2° Le plan décennal doit contenir une programmation budgétaire visant à augmenter de deux milliards d'euros par an, dans les dix ans à compter de la promulgation de la présente loi, les investissements de l'État pour la politique de santé mentale et de psychiatrie de l'enfant et de l'adolescent, en priorisant les territoires où le déficit d'offre et la file active sont les plus importants. Ces moyens supplémentaires doivent permettre, au-delà de la refondation organisationnelle de la santé mentale et de la psychiatrie de l'enfant et de l'adolescent, une densification massive de l'offre de soin sur le territoire via :
a) Le doublement en dix ans du nombre de pédopsychiatres et personnels travaillant au service de la santé mentale et de la psychiatrie de l'enfant et de l'adolescent ;
b) Le doublement en dix ans du nombre de centres médico-psychologiques et centres médico-psycho-pédagogiques ;
c) Le renforcement des moyens de chaque centre médico-psychologique et centre médico-psycho-pédagogique en termes de personnels, de formations, de conditions de travail, de locaux, d'approches plurielles au service de la personnalisation des soins ;
d) Le renforcement des capacités d'hospitalisation en les augmentant en dix ans de 50 % pour les moins de 10 ans en en les doublant pour les plus de dix ans ;
e) La création d'équipes mobiles adossées aux centres médico-psychologiques et centres médico-psycho-pédagogiques, pour le développement des visites à domicile et de l'aller-vers ;
f) La création de centres d'accueil thérapeutique à temps partiel, d'hôpitaux de jours et d'unités hyperspécialisées pour des troubles ou des âges spécifiques, adossés aux pivots que sont les centres médico-psychologiques ;
g) La poursuite de la densification de l'offre en psychiatrie périnatale ;
h) Le triplement du nombre de professeurs des universités et des universitaires en psychiatrie de l'enfant et de l'adolescent ;
i) La création de places et de structures en aval de la psychiatrie de l'enfant et de l'adolescent, notamment dans les instituts médico-éducatifs ;
j) L'augmentation de moyens pour les besoins spécifiques en soins en santé mentale dans le champ de la protection de l'enfance ;
k) L'intensification de la recherche, notamment clinique et fondamentale, en santé mentale et psychiatrie de l'enfant et de l'adolescent ;
l) Le triplement des moyens de formation continue, notamment pour l'application des recommandations de bonne pratique.
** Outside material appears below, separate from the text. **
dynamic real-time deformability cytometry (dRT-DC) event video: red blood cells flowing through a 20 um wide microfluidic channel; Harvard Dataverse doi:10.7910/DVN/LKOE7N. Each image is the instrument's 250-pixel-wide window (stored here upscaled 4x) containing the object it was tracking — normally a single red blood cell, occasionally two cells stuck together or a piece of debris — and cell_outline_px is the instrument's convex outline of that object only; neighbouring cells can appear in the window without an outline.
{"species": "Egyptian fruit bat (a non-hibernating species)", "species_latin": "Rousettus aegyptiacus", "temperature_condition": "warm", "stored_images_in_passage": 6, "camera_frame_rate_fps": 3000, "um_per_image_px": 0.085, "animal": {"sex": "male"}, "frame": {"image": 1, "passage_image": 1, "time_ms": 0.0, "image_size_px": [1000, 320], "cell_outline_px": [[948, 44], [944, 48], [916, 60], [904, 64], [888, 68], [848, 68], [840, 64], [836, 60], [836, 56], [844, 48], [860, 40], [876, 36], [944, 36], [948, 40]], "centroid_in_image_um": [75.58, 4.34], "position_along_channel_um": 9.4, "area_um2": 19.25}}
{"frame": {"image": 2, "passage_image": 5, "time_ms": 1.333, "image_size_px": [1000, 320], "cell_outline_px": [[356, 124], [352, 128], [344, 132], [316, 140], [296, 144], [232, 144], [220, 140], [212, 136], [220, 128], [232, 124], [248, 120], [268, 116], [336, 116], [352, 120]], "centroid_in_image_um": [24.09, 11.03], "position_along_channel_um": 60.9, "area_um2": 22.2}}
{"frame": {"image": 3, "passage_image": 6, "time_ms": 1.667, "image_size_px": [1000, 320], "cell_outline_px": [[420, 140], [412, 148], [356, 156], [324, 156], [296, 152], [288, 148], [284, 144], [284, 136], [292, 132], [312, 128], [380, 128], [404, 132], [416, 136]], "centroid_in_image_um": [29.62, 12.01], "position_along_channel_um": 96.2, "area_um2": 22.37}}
Un observatoire de la santé mentale et de la psychiatrie de l'enfant et de l'adolescent, organisme indépendant placé auprès du Premier ministre, est créé pour pallier le manque de données sur l'état de santé mentale des enfants et adolescents français. Cet observatoire :
1° Est constitué de façon représentative des organisations officielles des professionnels et des familles ;
2° Est chargé de publier une évaluation annuelle de la politique en santé mentale et psychiatrie de l'enfant et de l'adolescent en France au regard notamment du plan décennal mentionné à l'article 2 de la présente loi ;
3° Dresse des estimations des files actives et des offres de psychiatrie de l'enfant dans tous les départements ;
4° Émet des recommandations pour orienter et améliorer la politique de santé mentale de l'enfant et de l'adolescent et la dynamique de secteur élargie ;
5° Soutient la recherche en épidémiologie psychiatrique en acquérant une connaissance plus fine de la population des mineurs touchés par des troubles psychiatriques.
Ses modalités d'organisation sont définies par un décret en Conseil d'État.